Gong Bersipongang: "Gong bersipongang" menciptakan gambaran kepergian yang diiringi perasaan haru dan penghormatan. Gong sebagai alat musik ritual atau persembahan memberikan nuansa sakral pada momen kepergian.

Tanah Asal dan Riam Sejarah: Ungkapan "ke tanah asal ini" dan "di riam sejarah" menyiratkan kerinduan terhadap akar dan sejarah. Tanah Mengandung diakhiri dengan pesan murung dari Pagaruyung, menambahkan dimensi sejarah dan nostalgia.

Rindu dan Pesan: Kata-kata "Kutangisi pesan pesanmu" menunjukkan rindu dan kesedihan yang mendalam. Pesan-pesan yang ditinggalkan menjadi sumber inspirasi untuk penyair.

Pilihan Kata dan Imaji: Penyair menggunakan pilihan kata yang kaya dan imaji yang kuat untuk membentuk pengalaman visual dan emosional bagi pembaca. Penggunaan kata-kata seperti "dentam meriam," "payung kuning," dan "tombak janggi" menciptakan gambaran yang hidup.

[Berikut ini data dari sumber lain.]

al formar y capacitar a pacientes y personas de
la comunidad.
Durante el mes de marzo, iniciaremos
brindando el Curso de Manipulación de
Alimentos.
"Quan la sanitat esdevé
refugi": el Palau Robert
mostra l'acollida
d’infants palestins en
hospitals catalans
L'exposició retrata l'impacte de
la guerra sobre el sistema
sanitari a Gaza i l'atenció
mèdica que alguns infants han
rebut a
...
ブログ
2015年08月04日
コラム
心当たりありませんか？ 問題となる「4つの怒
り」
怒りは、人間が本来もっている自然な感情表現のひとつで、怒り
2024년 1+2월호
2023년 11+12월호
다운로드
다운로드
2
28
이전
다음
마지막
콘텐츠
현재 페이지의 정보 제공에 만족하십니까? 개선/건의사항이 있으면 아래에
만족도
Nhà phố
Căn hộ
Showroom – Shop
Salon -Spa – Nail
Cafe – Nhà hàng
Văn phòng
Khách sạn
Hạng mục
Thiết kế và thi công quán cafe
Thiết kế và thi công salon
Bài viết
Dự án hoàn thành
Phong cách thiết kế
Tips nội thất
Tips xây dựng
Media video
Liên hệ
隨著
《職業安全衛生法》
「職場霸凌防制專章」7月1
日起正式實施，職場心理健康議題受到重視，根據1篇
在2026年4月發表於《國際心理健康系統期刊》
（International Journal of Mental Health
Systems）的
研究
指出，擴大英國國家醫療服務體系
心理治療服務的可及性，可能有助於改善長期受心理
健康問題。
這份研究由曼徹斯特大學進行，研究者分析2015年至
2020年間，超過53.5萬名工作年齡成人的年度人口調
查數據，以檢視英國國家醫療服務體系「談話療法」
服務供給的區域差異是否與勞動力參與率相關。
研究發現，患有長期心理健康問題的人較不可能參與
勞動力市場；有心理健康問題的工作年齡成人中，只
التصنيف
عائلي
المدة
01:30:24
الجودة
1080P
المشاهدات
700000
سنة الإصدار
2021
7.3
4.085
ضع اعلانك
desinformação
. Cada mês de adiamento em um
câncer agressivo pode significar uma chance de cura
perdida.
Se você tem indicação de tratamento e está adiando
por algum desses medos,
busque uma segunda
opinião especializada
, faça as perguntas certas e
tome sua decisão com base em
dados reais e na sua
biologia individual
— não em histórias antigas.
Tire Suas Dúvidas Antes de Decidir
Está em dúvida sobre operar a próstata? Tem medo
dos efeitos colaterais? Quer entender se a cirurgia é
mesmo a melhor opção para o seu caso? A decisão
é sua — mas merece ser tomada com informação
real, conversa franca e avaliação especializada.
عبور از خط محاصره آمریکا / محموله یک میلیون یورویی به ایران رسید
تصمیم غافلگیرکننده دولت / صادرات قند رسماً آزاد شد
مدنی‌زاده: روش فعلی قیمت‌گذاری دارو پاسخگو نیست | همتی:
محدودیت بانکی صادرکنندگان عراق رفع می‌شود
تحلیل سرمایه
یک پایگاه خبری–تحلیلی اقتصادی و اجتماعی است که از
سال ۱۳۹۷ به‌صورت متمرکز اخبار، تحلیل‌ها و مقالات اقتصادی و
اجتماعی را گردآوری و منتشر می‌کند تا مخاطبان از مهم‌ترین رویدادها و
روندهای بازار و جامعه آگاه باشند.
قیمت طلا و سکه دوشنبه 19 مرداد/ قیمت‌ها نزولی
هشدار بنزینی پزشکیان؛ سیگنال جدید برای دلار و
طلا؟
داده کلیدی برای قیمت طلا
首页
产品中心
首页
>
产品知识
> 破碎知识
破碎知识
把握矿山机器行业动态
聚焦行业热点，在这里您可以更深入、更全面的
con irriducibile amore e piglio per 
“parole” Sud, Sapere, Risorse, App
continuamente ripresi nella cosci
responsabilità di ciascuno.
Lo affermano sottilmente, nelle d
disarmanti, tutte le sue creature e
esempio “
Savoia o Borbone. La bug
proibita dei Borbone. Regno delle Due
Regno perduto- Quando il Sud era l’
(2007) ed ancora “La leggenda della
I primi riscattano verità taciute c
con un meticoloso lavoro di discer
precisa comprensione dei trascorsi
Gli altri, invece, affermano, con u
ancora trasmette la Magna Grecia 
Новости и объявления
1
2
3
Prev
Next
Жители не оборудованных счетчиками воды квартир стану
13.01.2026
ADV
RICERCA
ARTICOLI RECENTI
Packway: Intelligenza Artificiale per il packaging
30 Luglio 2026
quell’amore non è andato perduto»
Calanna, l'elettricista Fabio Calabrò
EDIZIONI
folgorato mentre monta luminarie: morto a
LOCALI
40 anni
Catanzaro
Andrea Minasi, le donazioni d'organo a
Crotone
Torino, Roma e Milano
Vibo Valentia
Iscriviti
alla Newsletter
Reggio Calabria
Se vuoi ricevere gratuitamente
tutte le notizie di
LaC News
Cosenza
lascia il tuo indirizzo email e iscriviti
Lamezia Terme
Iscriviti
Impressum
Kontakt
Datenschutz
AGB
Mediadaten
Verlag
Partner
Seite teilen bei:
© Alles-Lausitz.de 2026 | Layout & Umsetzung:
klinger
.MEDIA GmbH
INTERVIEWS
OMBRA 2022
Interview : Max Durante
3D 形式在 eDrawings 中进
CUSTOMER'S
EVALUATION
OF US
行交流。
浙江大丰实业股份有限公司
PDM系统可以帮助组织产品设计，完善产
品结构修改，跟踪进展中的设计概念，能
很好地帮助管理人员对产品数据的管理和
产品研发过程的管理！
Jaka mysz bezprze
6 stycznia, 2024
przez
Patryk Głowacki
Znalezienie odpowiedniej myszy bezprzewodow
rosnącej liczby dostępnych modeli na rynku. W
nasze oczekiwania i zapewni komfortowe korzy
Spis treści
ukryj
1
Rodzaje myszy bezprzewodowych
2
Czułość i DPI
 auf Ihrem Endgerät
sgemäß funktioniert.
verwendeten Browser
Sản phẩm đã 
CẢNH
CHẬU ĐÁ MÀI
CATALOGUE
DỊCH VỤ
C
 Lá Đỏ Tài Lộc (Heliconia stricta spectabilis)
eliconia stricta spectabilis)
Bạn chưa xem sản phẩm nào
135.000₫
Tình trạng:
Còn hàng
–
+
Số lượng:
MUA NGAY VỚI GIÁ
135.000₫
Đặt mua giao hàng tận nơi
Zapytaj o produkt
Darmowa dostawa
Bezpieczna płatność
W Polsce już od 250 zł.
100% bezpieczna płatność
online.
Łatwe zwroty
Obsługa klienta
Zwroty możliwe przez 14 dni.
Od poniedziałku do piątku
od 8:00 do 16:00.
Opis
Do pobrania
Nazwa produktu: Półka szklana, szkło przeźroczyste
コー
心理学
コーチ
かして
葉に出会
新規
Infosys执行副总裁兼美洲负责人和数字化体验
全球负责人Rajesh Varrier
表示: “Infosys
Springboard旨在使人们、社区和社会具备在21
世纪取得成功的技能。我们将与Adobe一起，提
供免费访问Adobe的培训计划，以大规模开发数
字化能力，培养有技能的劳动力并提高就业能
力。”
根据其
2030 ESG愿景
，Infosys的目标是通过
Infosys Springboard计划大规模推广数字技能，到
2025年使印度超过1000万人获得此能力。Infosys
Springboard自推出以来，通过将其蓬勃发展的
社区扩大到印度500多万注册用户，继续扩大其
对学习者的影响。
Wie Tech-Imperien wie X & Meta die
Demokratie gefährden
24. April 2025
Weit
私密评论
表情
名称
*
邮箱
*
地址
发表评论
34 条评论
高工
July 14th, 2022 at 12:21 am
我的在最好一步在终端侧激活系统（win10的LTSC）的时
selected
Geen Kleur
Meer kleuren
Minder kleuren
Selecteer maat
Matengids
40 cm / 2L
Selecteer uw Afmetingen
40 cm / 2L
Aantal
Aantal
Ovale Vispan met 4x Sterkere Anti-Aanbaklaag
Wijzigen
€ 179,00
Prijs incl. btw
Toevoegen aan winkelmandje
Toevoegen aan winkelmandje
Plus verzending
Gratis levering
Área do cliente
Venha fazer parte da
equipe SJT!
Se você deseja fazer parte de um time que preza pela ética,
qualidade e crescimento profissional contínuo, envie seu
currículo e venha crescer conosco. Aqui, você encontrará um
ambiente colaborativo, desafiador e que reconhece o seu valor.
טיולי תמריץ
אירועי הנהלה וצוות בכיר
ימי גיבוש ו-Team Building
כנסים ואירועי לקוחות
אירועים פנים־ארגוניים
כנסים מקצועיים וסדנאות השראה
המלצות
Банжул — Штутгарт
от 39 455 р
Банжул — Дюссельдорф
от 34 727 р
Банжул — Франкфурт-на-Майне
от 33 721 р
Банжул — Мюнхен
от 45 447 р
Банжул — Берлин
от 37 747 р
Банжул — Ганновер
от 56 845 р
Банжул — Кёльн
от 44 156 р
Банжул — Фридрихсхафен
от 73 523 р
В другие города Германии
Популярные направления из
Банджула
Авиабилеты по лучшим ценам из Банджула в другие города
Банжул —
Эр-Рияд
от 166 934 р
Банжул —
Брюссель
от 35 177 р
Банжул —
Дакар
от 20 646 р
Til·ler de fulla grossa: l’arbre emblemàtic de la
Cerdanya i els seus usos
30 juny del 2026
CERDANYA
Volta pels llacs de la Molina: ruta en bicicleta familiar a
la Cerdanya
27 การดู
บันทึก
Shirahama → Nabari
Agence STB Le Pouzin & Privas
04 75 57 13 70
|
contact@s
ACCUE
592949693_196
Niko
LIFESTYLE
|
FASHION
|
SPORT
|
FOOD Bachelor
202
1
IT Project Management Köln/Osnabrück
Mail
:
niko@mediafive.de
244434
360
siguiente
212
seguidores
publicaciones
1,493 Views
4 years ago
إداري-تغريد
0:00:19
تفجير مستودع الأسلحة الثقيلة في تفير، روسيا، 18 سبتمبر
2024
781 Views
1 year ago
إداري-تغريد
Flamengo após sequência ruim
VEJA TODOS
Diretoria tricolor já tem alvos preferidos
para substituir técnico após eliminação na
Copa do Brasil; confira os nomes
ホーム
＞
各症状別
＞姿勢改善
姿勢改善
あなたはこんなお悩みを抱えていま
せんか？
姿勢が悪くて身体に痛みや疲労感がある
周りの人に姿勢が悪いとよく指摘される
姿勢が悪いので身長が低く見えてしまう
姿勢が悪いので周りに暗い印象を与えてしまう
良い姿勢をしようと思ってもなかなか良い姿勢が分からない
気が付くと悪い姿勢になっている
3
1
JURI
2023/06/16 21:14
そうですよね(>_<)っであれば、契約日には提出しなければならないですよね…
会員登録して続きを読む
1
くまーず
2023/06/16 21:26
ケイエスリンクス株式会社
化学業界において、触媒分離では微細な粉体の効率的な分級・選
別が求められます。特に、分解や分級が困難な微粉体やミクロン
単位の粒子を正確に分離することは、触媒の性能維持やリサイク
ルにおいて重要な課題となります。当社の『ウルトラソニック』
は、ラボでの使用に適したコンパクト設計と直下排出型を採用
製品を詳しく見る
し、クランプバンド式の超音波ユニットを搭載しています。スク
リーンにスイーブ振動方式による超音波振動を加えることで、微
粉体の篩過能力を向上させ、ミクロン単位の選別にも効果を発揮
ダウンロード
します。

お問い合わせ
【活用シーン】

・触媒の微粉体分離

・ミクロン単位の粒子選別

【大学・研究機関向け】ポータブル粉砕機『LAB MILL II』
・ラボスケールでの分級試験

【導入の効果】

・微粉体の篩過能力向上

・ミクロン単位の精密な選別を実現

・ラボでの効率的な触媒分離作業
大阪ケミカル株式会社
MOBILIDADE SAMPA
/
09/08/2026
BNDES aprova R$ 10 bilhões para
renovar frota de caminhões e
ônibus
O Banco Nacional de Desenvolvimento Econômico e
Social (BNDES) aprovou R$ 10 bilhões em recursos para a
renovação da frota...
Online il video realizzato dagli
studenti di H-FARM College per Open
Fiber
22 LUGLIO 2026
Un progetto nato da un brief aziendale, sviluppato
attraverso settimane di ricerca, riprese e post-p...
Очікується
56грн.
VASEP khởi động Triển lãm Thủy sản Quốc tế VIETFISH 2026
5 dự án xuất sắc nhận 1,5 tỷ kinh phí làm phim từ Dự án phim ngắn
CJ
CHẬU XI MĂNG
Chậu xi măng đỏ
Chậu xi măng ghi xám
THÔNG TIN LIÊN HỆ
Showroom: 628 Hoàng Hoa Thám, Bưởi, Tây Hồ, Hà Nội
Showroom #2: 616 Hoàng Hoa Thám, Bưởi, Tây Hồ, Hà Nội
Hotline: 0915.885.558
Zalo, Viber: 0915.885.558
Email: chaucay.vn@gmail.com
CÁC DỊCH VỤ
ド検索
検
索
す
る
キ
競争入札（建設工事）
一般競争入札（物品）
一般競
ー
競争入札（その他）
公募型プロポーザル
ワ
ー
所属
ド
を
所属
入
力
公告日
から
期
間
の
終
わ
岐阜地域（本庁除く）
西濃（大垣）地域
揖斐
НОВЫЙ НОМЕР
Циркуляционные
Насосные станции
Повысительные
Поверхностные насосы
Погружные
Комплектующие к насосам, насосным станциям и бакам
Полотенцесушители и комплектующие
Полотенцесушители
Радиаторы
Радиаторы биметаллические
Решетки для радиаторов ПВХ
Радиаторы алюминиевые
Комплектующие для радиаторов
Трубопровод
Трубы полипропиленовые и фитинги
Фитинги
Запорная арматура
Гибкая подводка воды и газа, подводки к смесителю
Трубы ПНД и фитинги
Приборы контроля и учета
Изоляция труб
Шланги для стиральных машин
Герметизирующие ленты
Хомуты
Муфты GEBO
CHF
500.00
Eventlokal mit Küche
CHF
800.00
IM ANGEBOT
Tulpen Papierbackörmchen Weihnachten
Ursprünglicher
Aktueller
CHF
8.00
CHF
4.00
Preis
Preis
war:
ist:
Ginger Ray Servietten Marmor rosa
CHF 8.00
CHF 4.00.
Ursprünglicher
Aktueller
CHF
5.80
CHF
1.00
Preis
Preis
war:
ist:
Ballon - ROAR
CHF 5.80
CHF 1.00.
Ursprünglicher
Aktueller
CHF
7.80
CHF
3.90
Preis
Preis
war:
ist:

Puisi "Di Seberang Tanah Mengandung" bukan hanya sekadar deskripsi fisik kepergian, tetapi juga sebuah perjalanan emosional dan spiritual. Puisi ini berhasil menyatukan simbolisme, imaji, dan perasaan yang mendalam untuk mengekspresikan kehilangan dan rindu terhadap tanah air dan leluhur.

Upita Agustine
Puisi: Di Seberang Tanah Mengandung
Karya: Upita Agustine

Biodata Upita Agustine:
  • Prof. Dr. Ir. Raudha Thaib, M.P. (nama lengkap Puti Reno Raudhatul Jannah Thaib atau nama pena Upita Agustine) lahir pada tanggal 31 Agustus 1947 di Pagaruyung, Tanah Datar, Sumatra Barat.